I’ve lost so much. I was in a beautiful relationship for 8 years, and I ruined it because I couldn’t control myself and ended up becoming an alcoholic. I’ve been depressed since I was 12, and when I asked my mother for help, she would say she didn’t have time. She made it clear that it wasn’t serious enough to bother with. I never got the help I needed, and so I turned to drinking to feel some sort of relief.
Being drunk for 5 years straight, it was hard to understand my emotions, even more so than before. Even though I had everything I could ever want, I still felt despair and unhappiness and I couldn’t understand why. Drinking made it worse. I couldn’t think anymore, I only experience emotions without any known cause. Self hatred, depression, despair, loneliness, unhappiness, boredom, uselessness, neglect.
In my past relationship, it was unhealthy. I was abused and abused them. I was raped and emotionally manipulated. My parents were horrible to each other, I’ve been poor my whole life, yada yada yada…
One day, I felt I needed to leave the current 8 year relationship in order to take care of myself. But I couldn’t fully explain how I was thinking at the time because I was so impaired. I hurt them by telling them we should be apart, and now they don’t trust me and can’t be with me because I left to take care of myself. I only told them we should be apart because I didn’t want them to put their life on hold while I fix myself. I couldn’t bear to inhibit their life because I had issues I needed to deal with. It wasn’t because I didn’t love them, I truly do, and without them I’m rotting inside. I was trying to save them from myself.

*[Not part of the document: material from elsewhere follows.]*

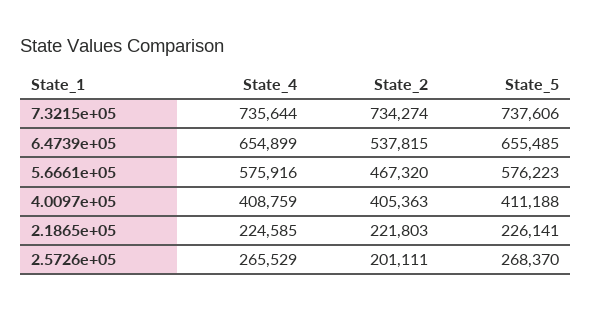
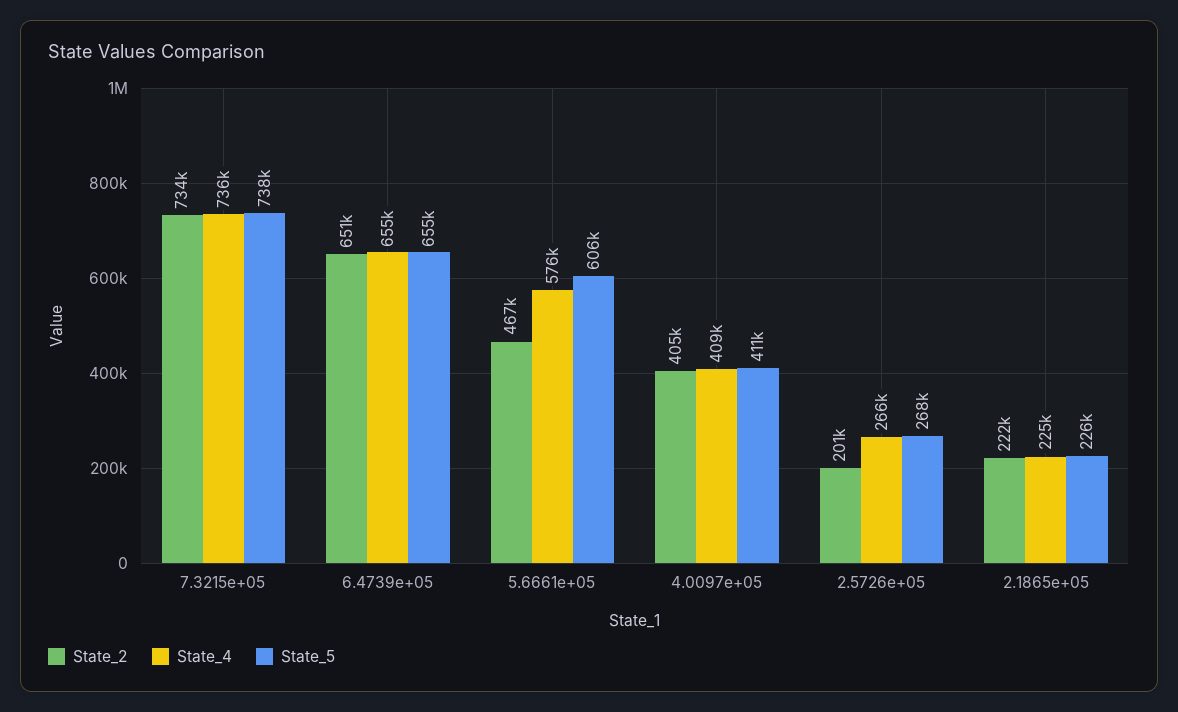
State_2, 6.4739e+05: 537815 -> 651000
State_5, 5.6661e+05: 576223 -> 606000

I’ve been sober for 3 weeks, and now I feel like there’s no point. I’ve wanted to die for years, and now that I have nothing to live for, and not even liquor to distract me, my feelings are overwhelming and I don’t want to hurt anymore. I don’t want to live life without my love.

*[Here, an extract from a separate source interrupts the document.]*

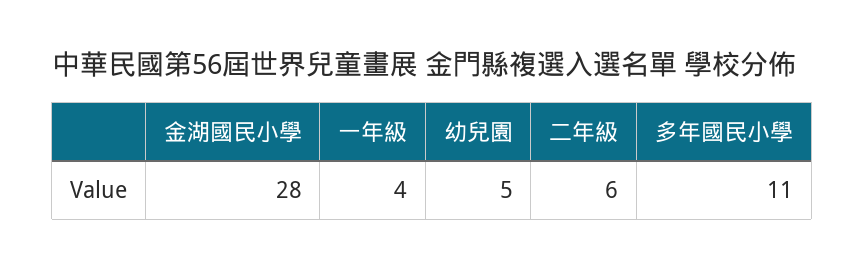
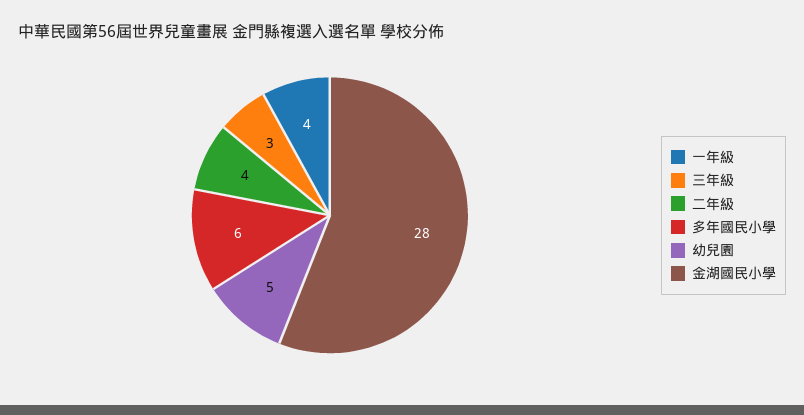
二年級: 6 -> 4
多年國民小學: 11 -> 6
三年級: none -> 3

I’m sure I’m being selfish and irrational and over emotional, I know more people have it worse than me. I shouldn’t be feeling this way, not compared to what others have gone through. But I’m so empty, I have nothing left to give, and I want to leave so desperately but I’m scared.

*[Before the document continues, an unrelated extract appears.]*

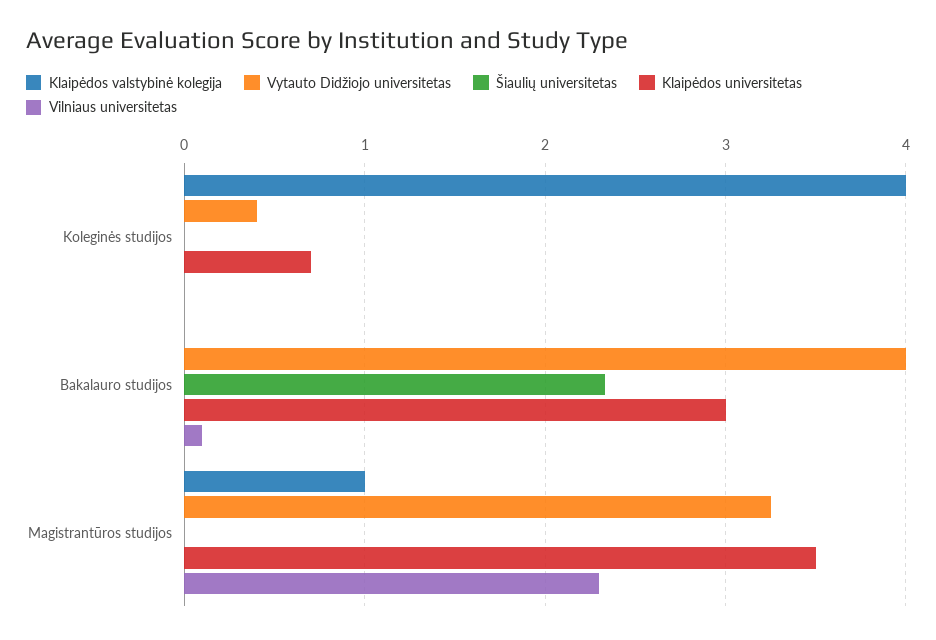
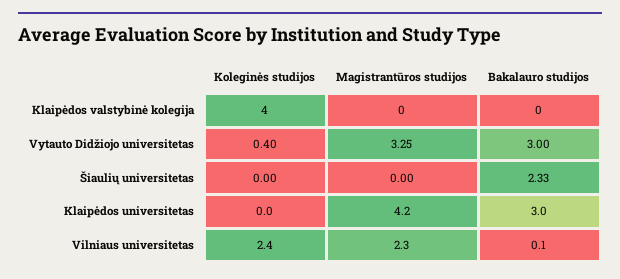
Klaipėdos universitetas, Koleginės studijos: 0.7 -> 0
Vilniaus universitetas, Koleginės studijos: 0 -> 2.4
Vytauto Didžiojo universitetas, Bakalauro studijos: 4 -> 3
Klaipėdos valstybinė kolegija, Magistrantūros studijos: 1 -> 0
Klaipėdos universitetas, Magistrantūros studijos: 3.5 -> 4.2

I don’t know how to do it, I don’t have access to any guns, and I’m afraid pills won’t be fast enough.
Would liquor and pills be the easiest way?
Has anyone left and come back and seen what’s on the other side?
2 comments
I been divorced for 3 years and drinking ever since. Life fucking sucks dude. If I told you any different I’d be lying to ya. I tried to kill my self with alcohol and beta blockers…..tried hanging myself, tried getting access to a firearm Nothing worked.
Your plan will backfire. I know the easiest ways and alcohol and pills is not one of em. Pills have a 12% success rate. Mixing them with alcohol will probably make you choke to death on your own vomit. Sounds painful as hell.
Once thing I learned from my experiences is that killing yourself is hard! I wanna die everyday. I’m still alive, unfortunatly, because I don’t have any peaceful and quick methods.
I’m sorry to hear that. But thank you for the information about the pills.
It’s so crazy to me seeing all these “happy” people and feeling so alone and wondering why more people don’t want to just leave this world.